Exercise prompt = This exercise requires an exact output of the listing, images omitted.

Data =

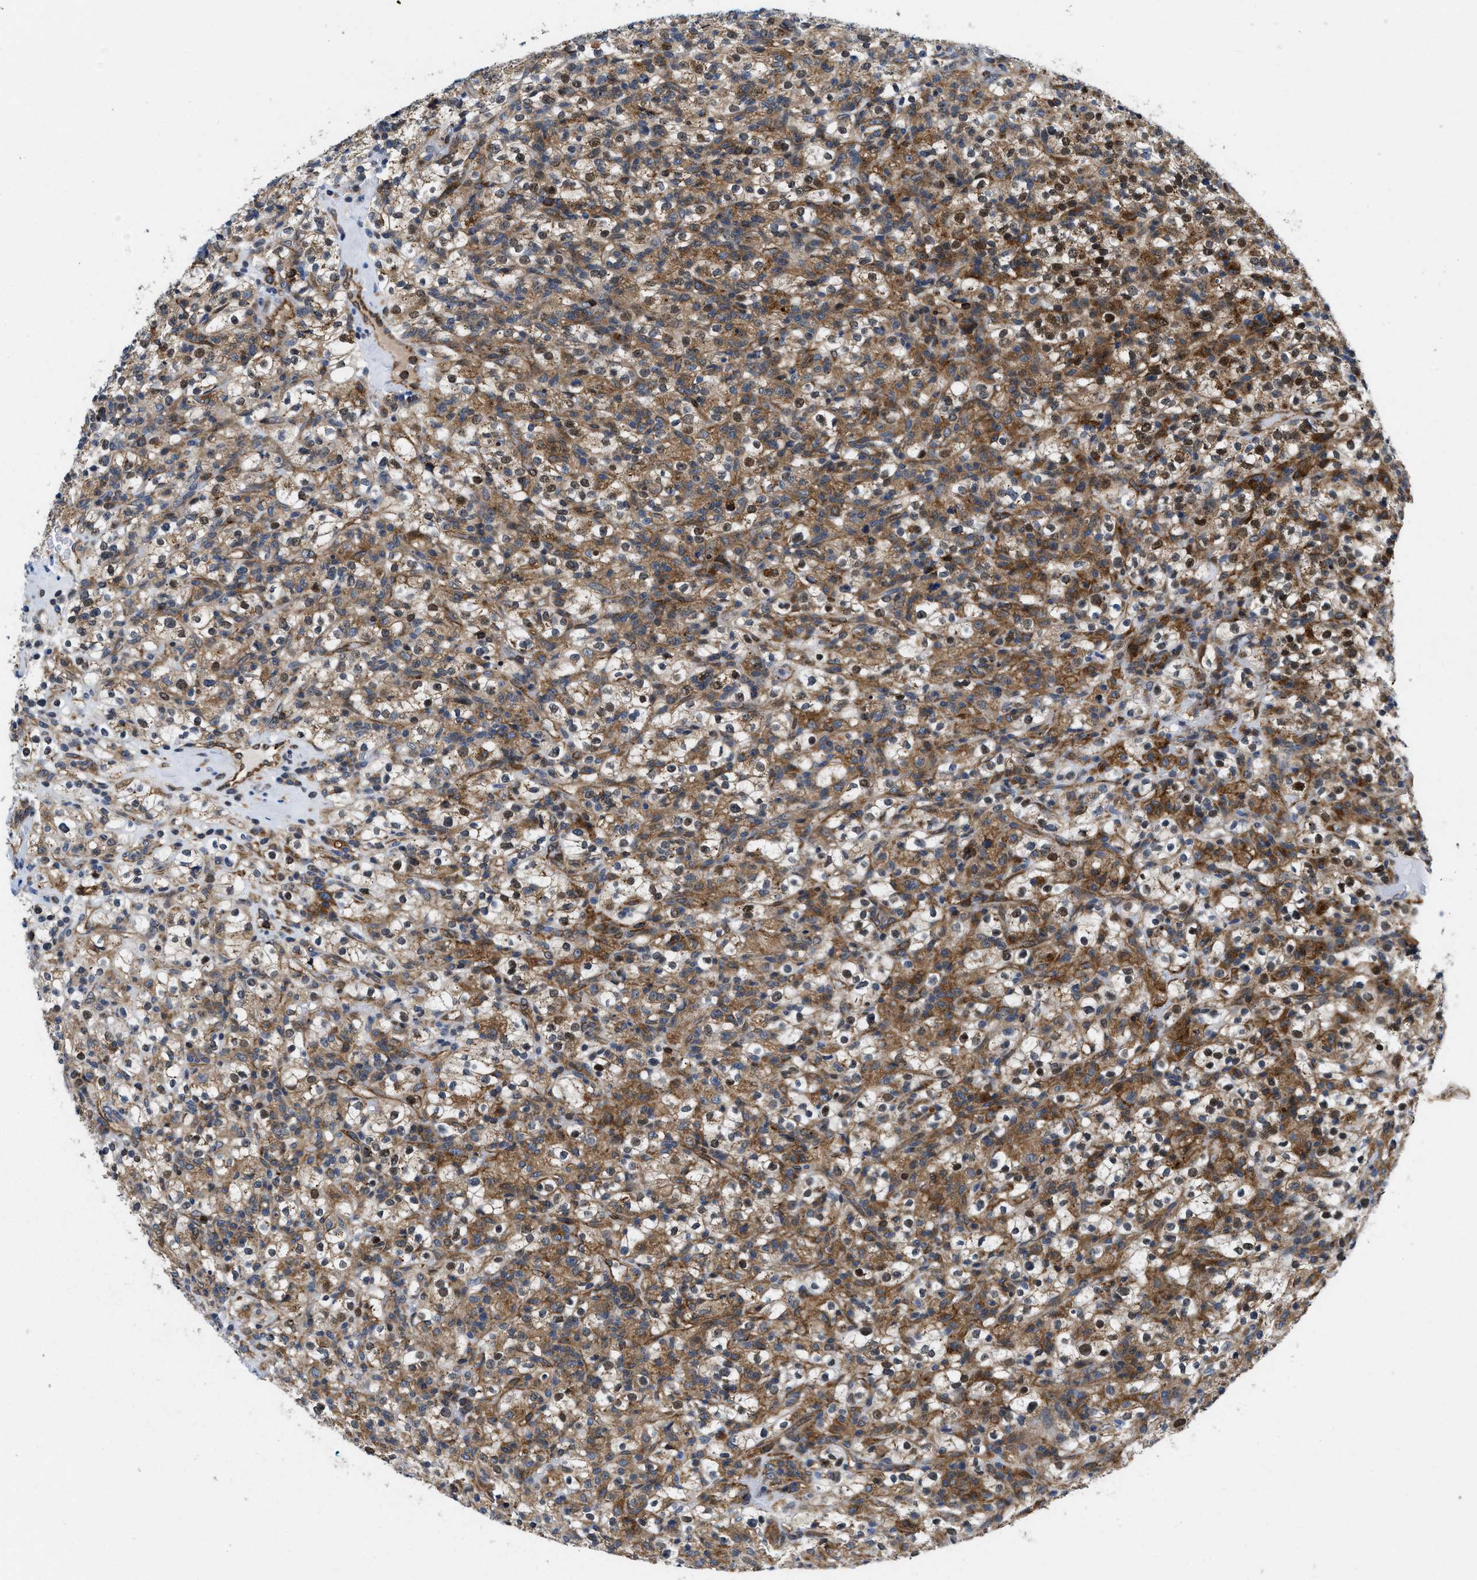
{"staining": {"intensity": "moderate", "quantity": ">75%", "location": "cytoplasmic/membranous"}, "tissue": "renal cancer", "cell_type": "Tumor cells", "image_type": "cancer", "snomed": [{"axis": "morphology", "description": "Normal tissue, NOS"}, {"axis": "morphology", "description": "Adenocarcinoma, NOS"}, {"axis": "topography", "description": "Kidney"}], "caption": "Immunohistochemical staining of renal adenocarcinoma shows medium levels of moderate cytoplasmic/membranous protein positivity in approximately >75% of tumor cells. Nuclei are stained in blue.", "gene": "ENPP4", "patient": {"sex": "female", "age": 72}}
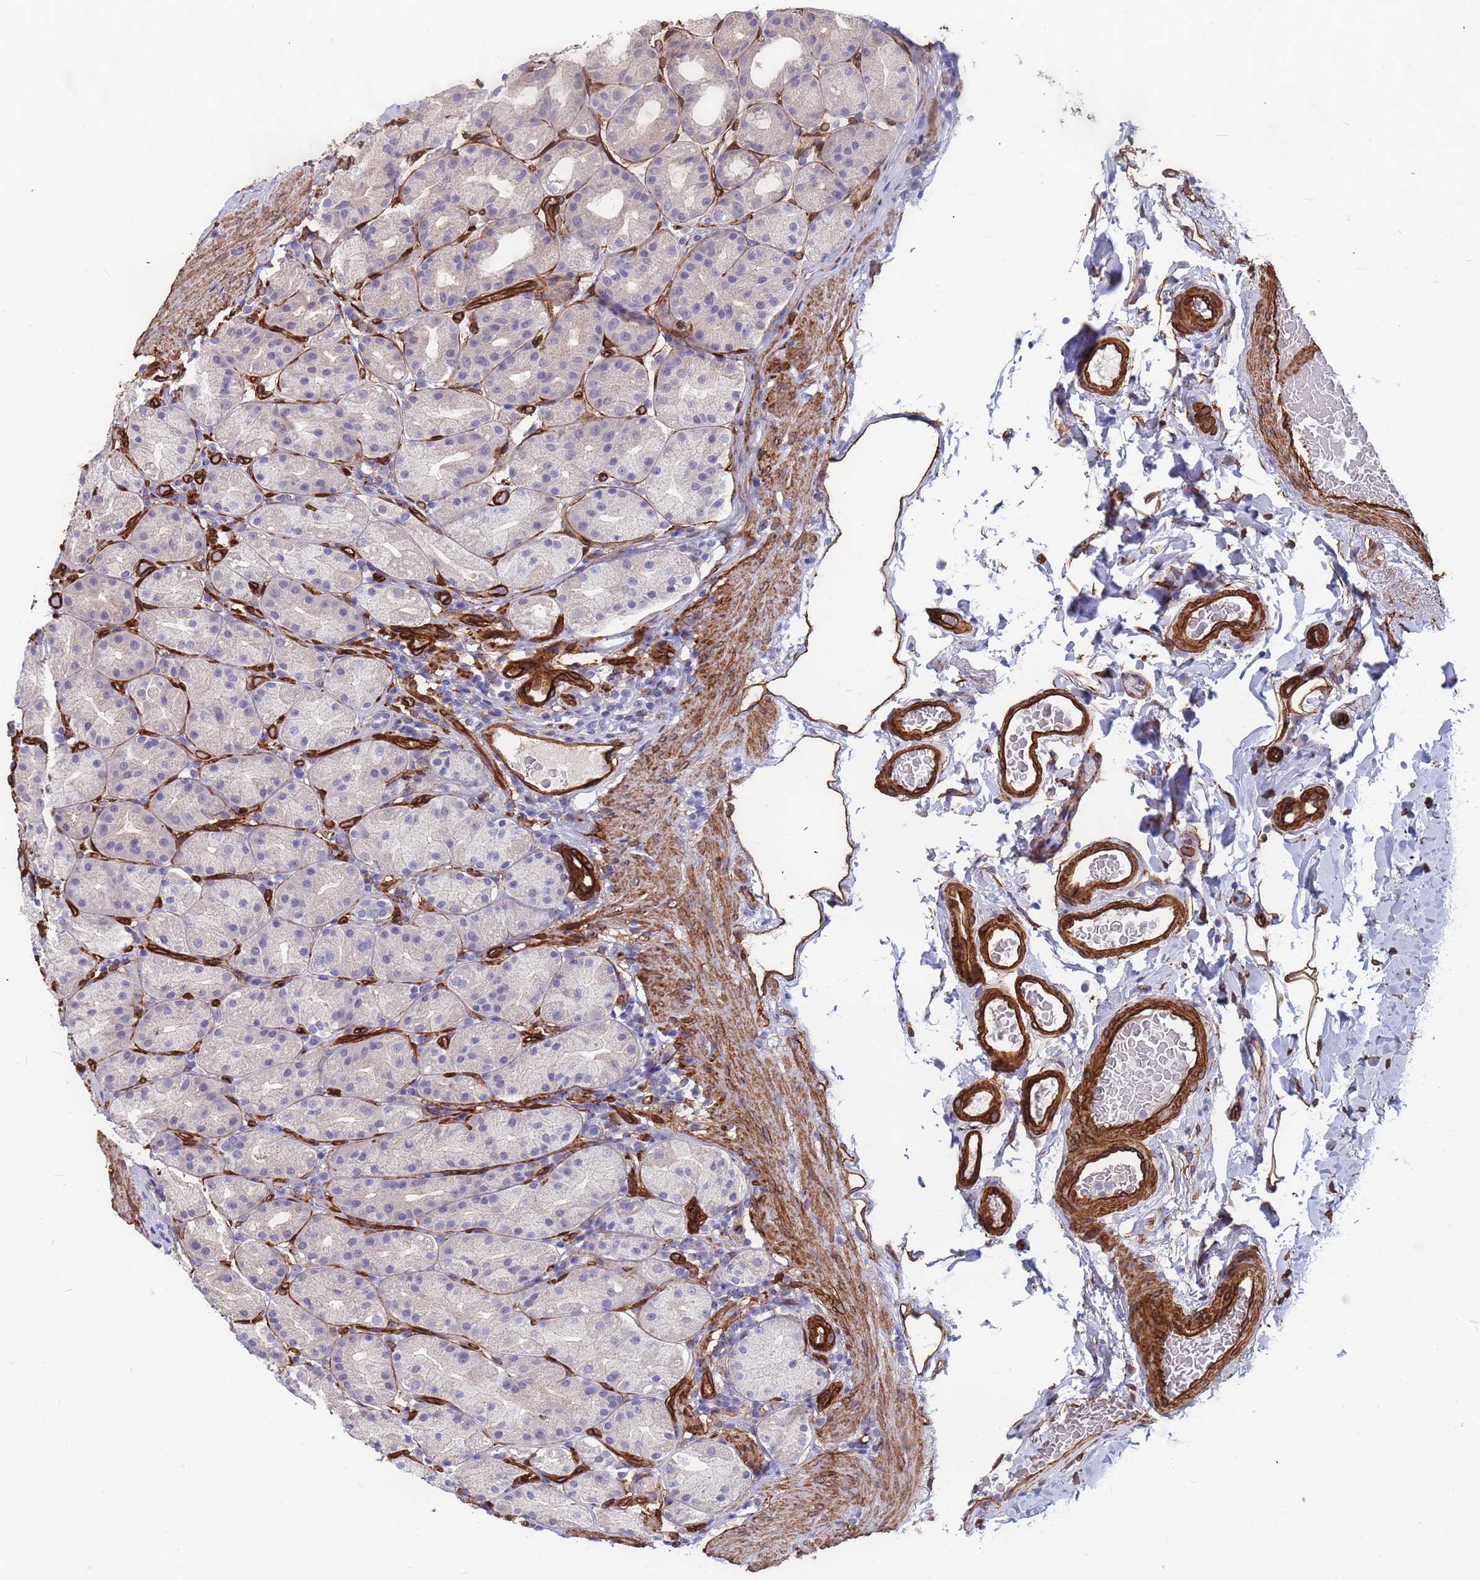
{"staining": {"intensity": "negative", "quantity": "none", "location": "none"}, "tissue": "stomach", "cell_type": "Glandular cells", "image_type": "normal", "snomed": [{"axis": "morphology", "description": "Normal tissue, NOS"}, {"axis": "topography", "description": "Stomach, upper"}], "caption": "Immunohistochemistry (IHC) histopathology image of unremarkable stomach stained for a protein (brown), which shows no positivity in glandular cells.", "gene": "EHD2", "patient": {"sex": "male", "age": 68}}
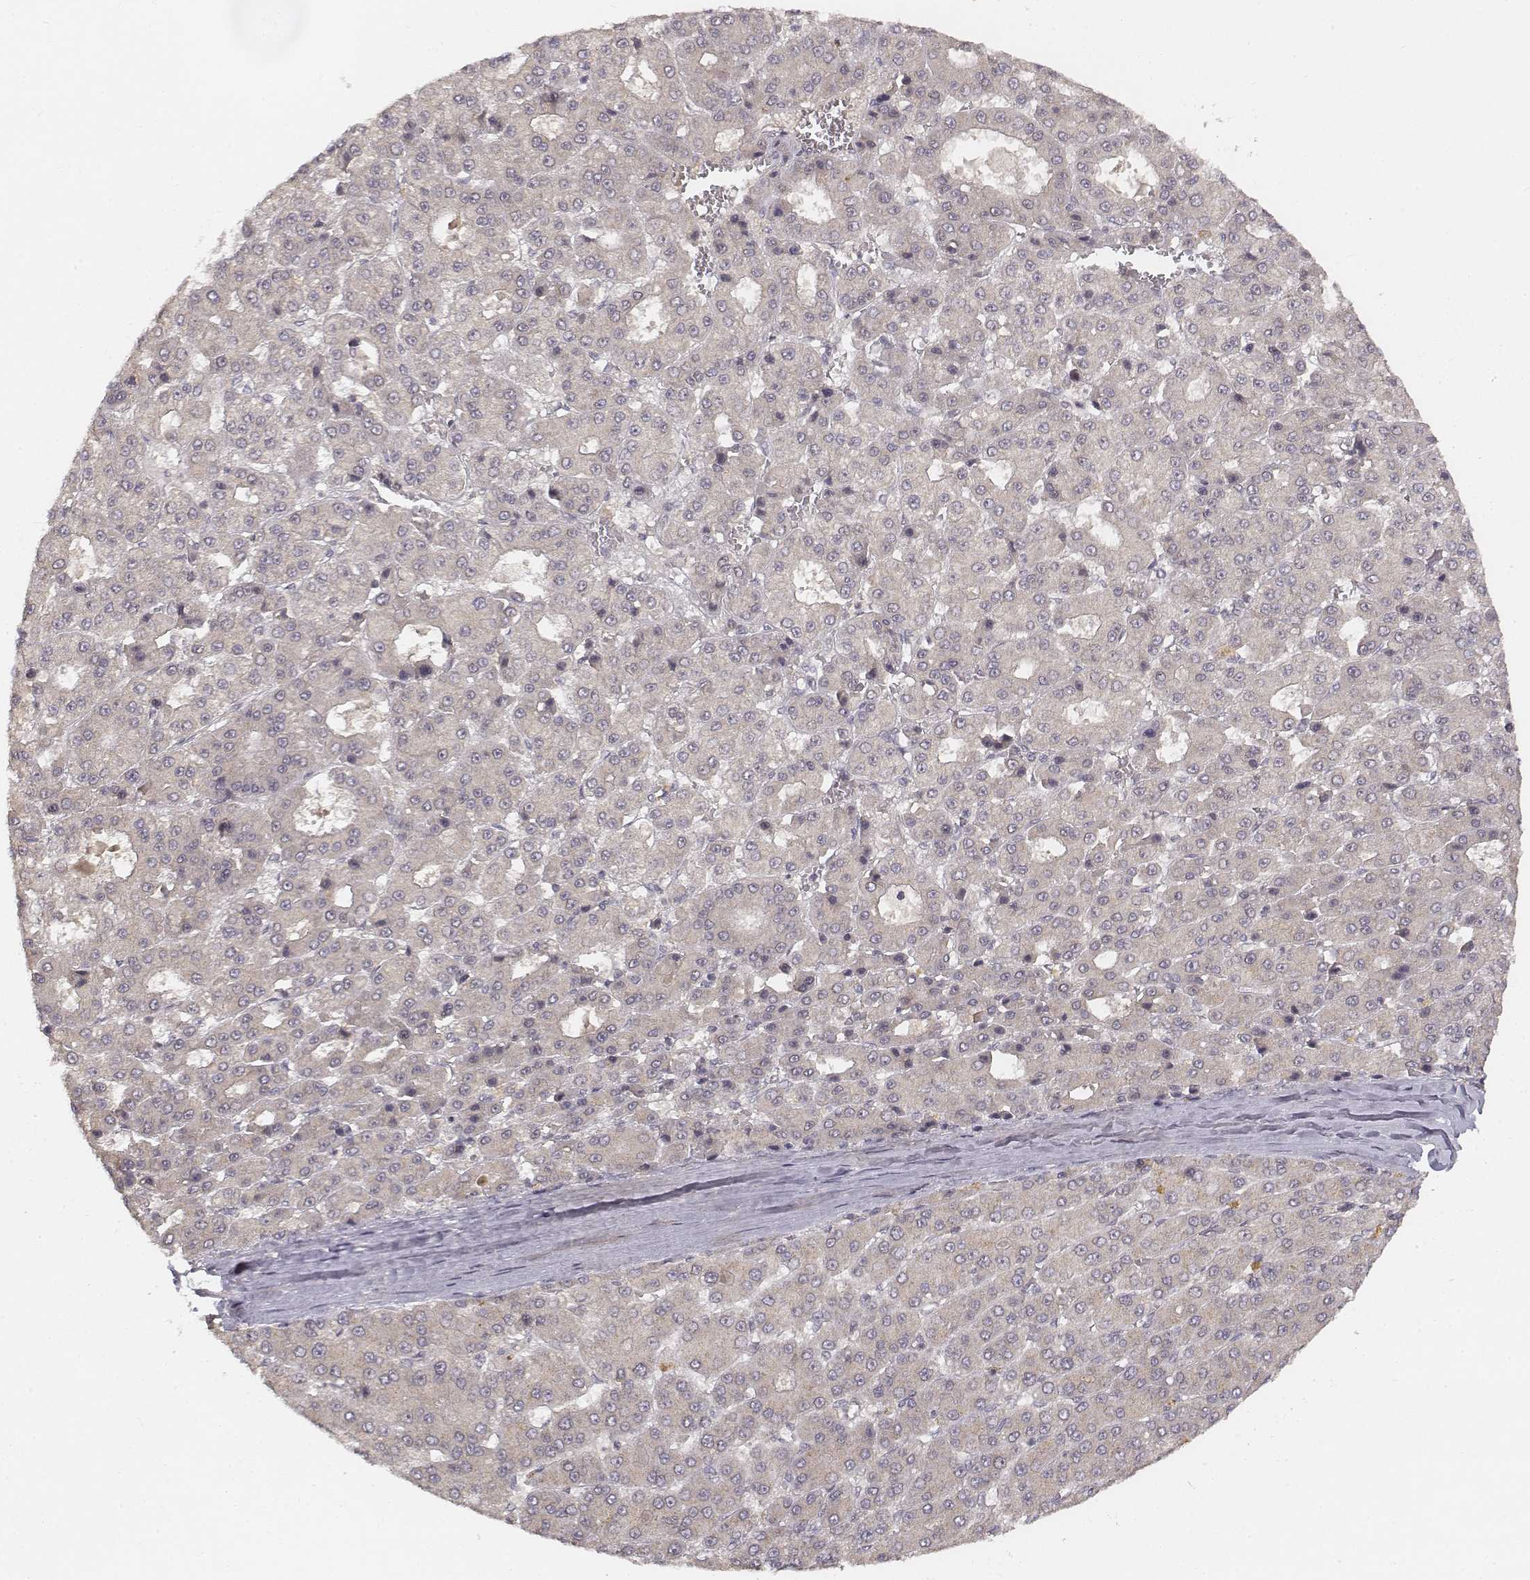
{"staining": {"intensity": "negative", "quantity": "none", "location": "none"}, "tissue": "liver cancer", "cell_type": "Tumor cells", "image_type": "cancer", "snomed": [{"axis": "morphology", "description": "Carcinoma, Hepatocellular, NOS"}, {"axis": "topography", "description": "Liver"}], "caption": "DAB (3,3'-diaminobenzidine) immunohistochemical staining of liver cancer exhibits no significant positivity in tumor cells.", "gene": "FANCD2", "patient": {"sex": "male", "age": 70}}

Expected output =
{"staining": {"intensity": "moderate", "quantity": ">75%", "location": "cytoplasmic/membranous"}, "tissue": "renal cancer", "cell_type": "Tumor cells", "image_type": "cancer", "snomed": [{"axis": "morphology", "description": "Normal tissue, NOS"}, {"axis": "morphology", "description": "Adenocarcinoma, NOS"}, {"axis": "topography", "description": "Kidney"}], "caption": "Immunohistochemical staining of renal adenocarcinoma shows medium levels of moderate cytoplasmic/membranous protein positivity in approximately >75% of tumor cells. Nuclei are stained in blue.", "gene": "ENPP4", "patient": {"sex": "female", "age": 72}}
{"staining": {"intensity": "negative", "quantity": "none", "location": "none"}, "tissue": "stomach", "cell_type": "Glandular cells", "image_type": "normal", "snomed": [{"axis": "morphology", "description": "Normal tissue, NOS"}, {"axis": "topography", "description": "Stomach, upper"}], "caption": "Immunohistochemistry (IHC) histopathology image of unremarkable stomach stained for a protein (brown), which shows no positivity in glandular cells.", "gene": "EHD2", "patient": {"sex": "male", "age": 68}}
{"staining": {"intensity": "negative", "quantity": "none", "location": "none"}, "tissue": "liver cancer", "cell_type": "Tumor cells", "image_type": "cancer", "snomed": [{"axis": "morphology", "description": "Carcinoma, Hepatocellular, NOS"}, {"axis": "topography", "description": "Liver"}], "caption": "DAB (3,3'-diaminobenzidine) immunohistochemical staining of liver cancer exhibits no significant positivity in tumor cells.", "gene": "FANCD2", "patient": {"sex": "male", "age": 70}}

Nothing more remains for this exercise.